I acknowledge you at least reading through it again, which is good (thanks). You've fairly accurately represented two of those positions, but not the others. This is a problem with trying to paraphrase rather than quote.
"It is irrelevant whether governments can print money or have to borrow it" (these questions are irrelevent to the argument for fractional versus full reserve lending, not irrelevant to everything), "Only base money is real money." (never said) and "Bank loans are backed by deposits, not the borrower's promissory note (nor the collateral that the borrower might have pledged to back up the promissory note)" (not said), and that "Banks lend money that has been deposited.

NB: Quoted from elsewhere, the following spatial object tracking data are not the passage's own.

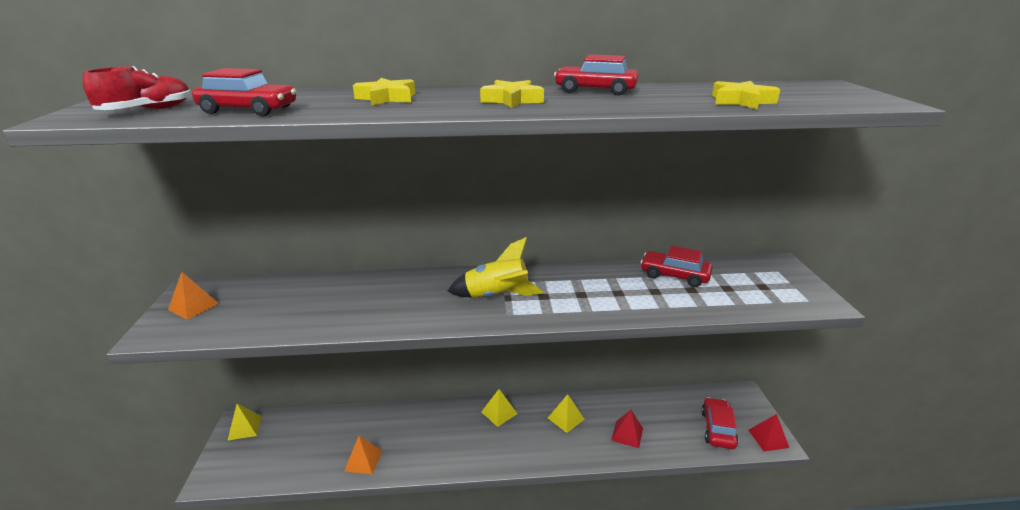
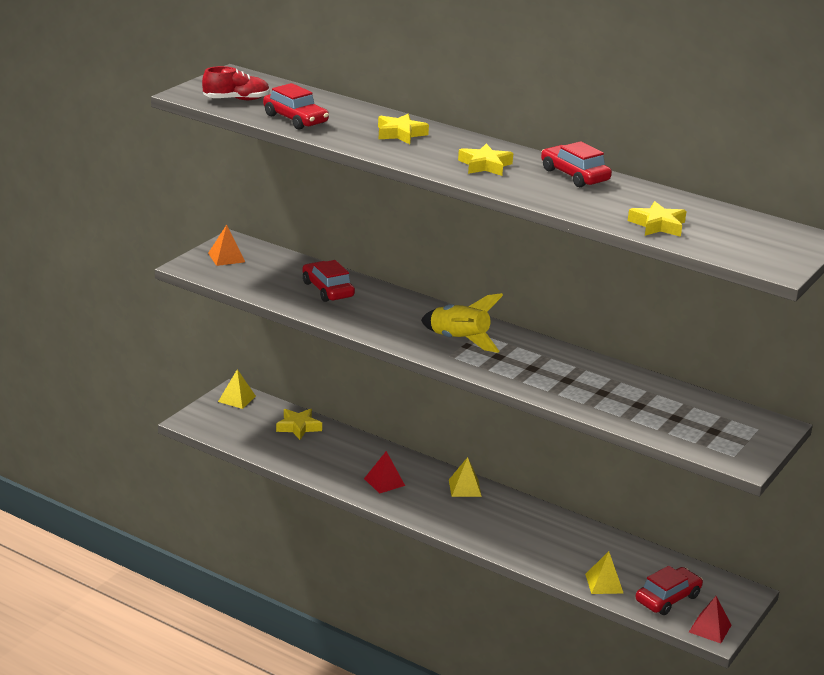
camera: 35 degrees right, 0 degrees up
(322, 428) = (298, 427): none -> yellow star
(363, 460) = (313, 464): orange pyramid -> none
(565, 418) = (523, 521): yellow pyramid -> yellow pyramid (604, 583)
(627, 434) = (568, 558): red pyramid -> red pyramid (384, 482)
(674, 275) = (644, 390): red car -> red car (327, 290)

They don't lend from their reserves" is semantic to the economic effects of fractional reserve lending.
I think the moral issue is the central one to most argument about this, and meeting the needs of the public is a moral issue.
Fans of full reserve banking believe (wrongly IMO) that they are asserting a moral right to prevent certain transactions from occurring, which they probably believe are a net harm to the public interest, and which they frequently also confuse/conflate with government transactions (of course nothing in higher-velocity-money (EG MZM) multiplication is an act of the government or the central bank).
Advocates of fractional reserve lending believe that the moral right for voluntary transactions between private agents to occur (as in all forms of leverage, derivatives and forward purchases/sales) generally supersedes the desire to circumscribe them (and those who desire this should have a high burden of proof to show net damage), and that credit multiplication is an age-old innovation that permeates the financial system and is practised approximately everywhere because it provides substantial benefit to the public interest.
To boil it down simply to the ethics of freedom/liberty, full reserve lending is assuredly on the authoritarian side of fractional. This is generally not acknowledged by its supporters, who IMO cloak their position as being in some way anti-authority (state, banks) but who fail to convince on this. That alone is a stong count against it in my view, before getting to the matter of social benefit versus damage, in which it fails further.